No Princess Fights AloneAnd then, I clicked through, and I saw the little warrior princess looking out at me confidently from Amie’s blog. Leticia’s. Amy’s, and Jean’s, and C.Mom’s and Abby’s. Marty’s and Laurie’s and Robin’s and Stephanie’s. Kate’s. Amy’s. Mel’s, and the LFCA community. Jenny, fellow IBC survivor in New Zealand. Sue, Margaret, Sunday. Ella, Kathryn, Anne, Jennifer, Heather, Stacey, Jennifer, Annie. Bon. Heather, Joa, Aimee. Cyndi, Rebekah, and Gayle. Michelle, Nicole, Stephanie, and Ilnap and the list is growing still –

I am blessed. beyond blessed, in every dimension of my life. I have a loving family, a strong and supportive husband, the work of my dreams, and the most amazing friends, who won’t let me wallow alone. They aren’t writing me off. and so neither will I.
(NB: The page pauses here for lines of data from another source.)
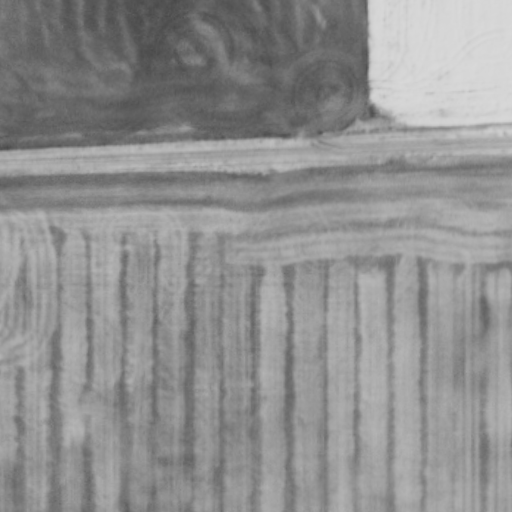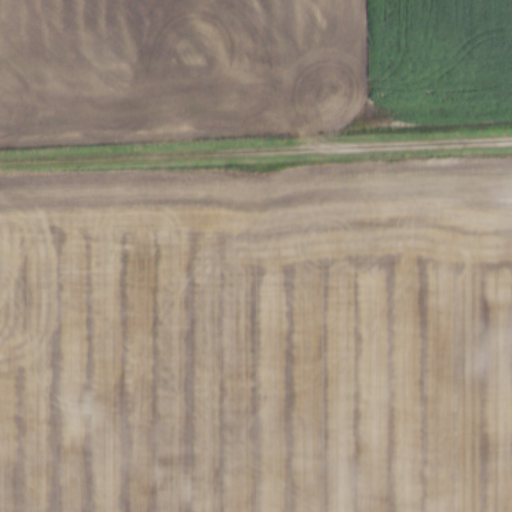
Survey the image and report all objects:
road: (255, 146)
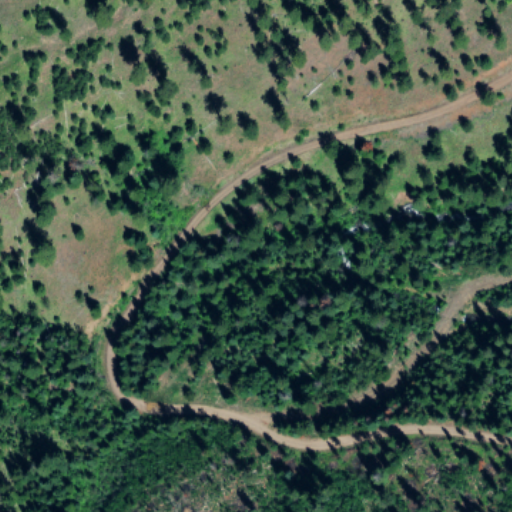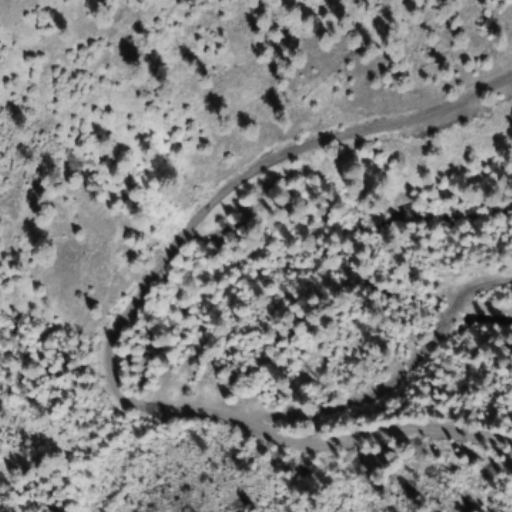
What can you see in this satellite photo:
road: (264, 263)
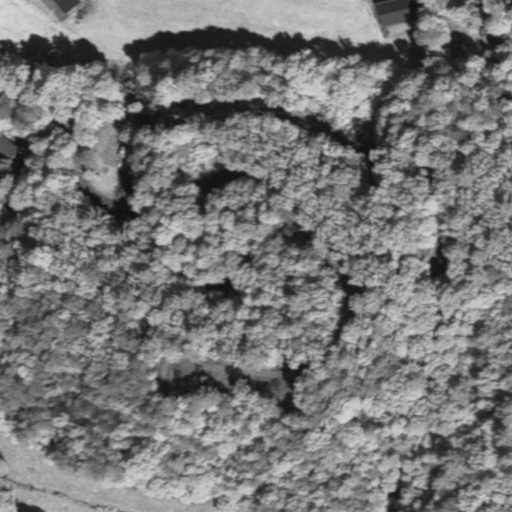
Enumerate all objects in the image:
building: (65, 5)
building: (398, 12)
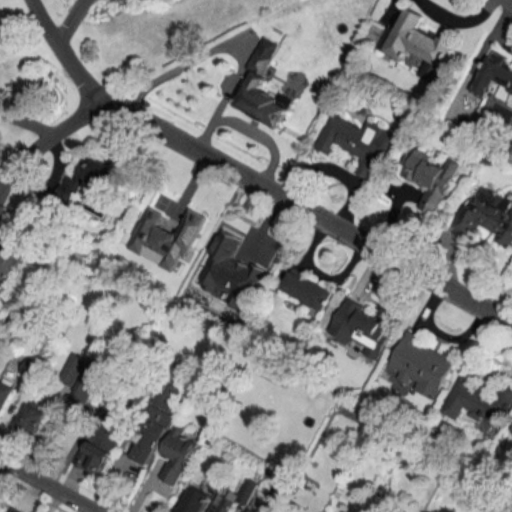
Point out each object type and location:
road: (511, 0)
road: (457, 18)
road: (65, 21)
park: (124, 27)
building: (416, 39)
road: (62, 56)
building: (494, 73)
building: (262, 93)
road: (26, 121)
road: (43, 141)
building: (356, 143)
building: (430, 178)
building: (85, 180)
road: (306, 213)
building: (486, 218)
building: (207, 239)
building: (9, 259)
building: (308, 289)
building: (362, 327)
road: (441, 339)
road: (476, 359)
building: (422, 365)
building: (29, 367)
building: (72, 369)
building: (88, 386)
building: (6, 391)
building: (479, 401)
building: (32, 416)
building: (511, 428)
building: (152, 430)
building: (99, 448)
building: (177, 455)
road: (45, 487)
building: (232, 498)
building: (193, 500)
building: (13, 510)
building: (248, 510)
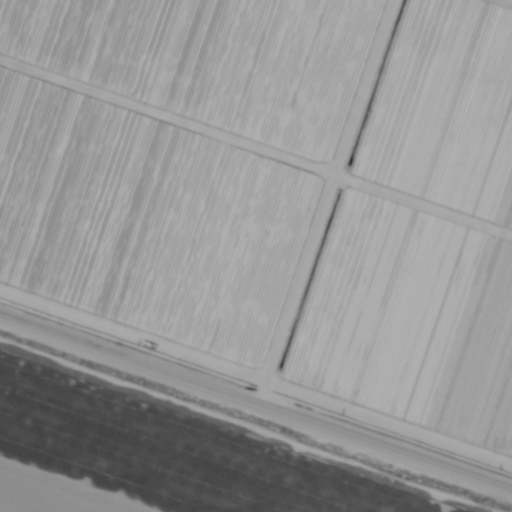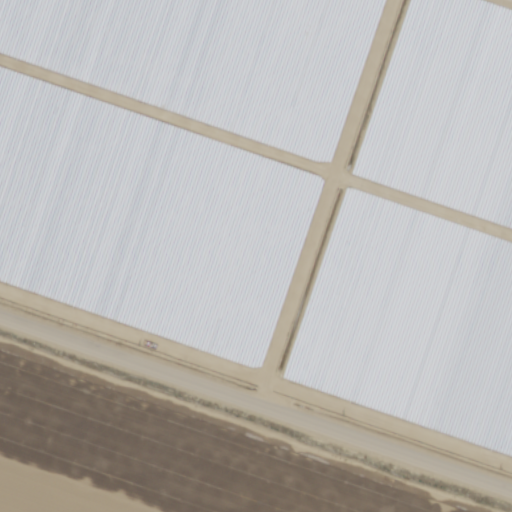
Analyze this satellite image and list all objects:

As I stared, unbelieving, at the screen on Saturday, my little boys came in and climbed onto my lap for a snuggle. Widget looked up and was surprised to see his little warrior princess looking back. He asked, “Why is the Lego girl on the computer, Mommy?” and I told him what you all were doing. Both boys got happier and happier as we clicked through to post after post, blog after blog, and the warrior princess stood strong on page after page.

As they laughed in delight, I couldn’t help but join in, and we giggled and laughed and we turned off the computer to go read stories together, as it was nearly time for bed.

We all slept well that night, knowing that we do not fight alone, but with an army of princesses – Lego and real-life – and their actions go beyond the badge.

For each badge posted, Amie/MammaLoves will donate $1 to Crickett’s Answer to help women in need afford lymphedema sleeves and gloves to keep their arms and hands from swelling after a mastectomy (or two). Leticia/Techsavvymama will donate $1/comment on her post. Joanne/Pumditmom will donate $1/comment on her post. Go, comment, and spread the word – there is help available for breast cancer survivors needing lymphedema sleeves… and let me know if you’ve done something to help pass along that information (just use the words “lymphedema sleeves” and include a link to Crickett’s Answer). There are boxes of class 1 sleeves already at Crickett’s Answer that need to find their way to survivors in need. Class 2 sleeves will be bought as needed.

And if you just want to feel good about humanity? Go over to Amie’s post and see the growing army of princesses.

Together we fight, as the drugs I take each morning fight and starve and cut off the cancer cells so that they can’t grow any more.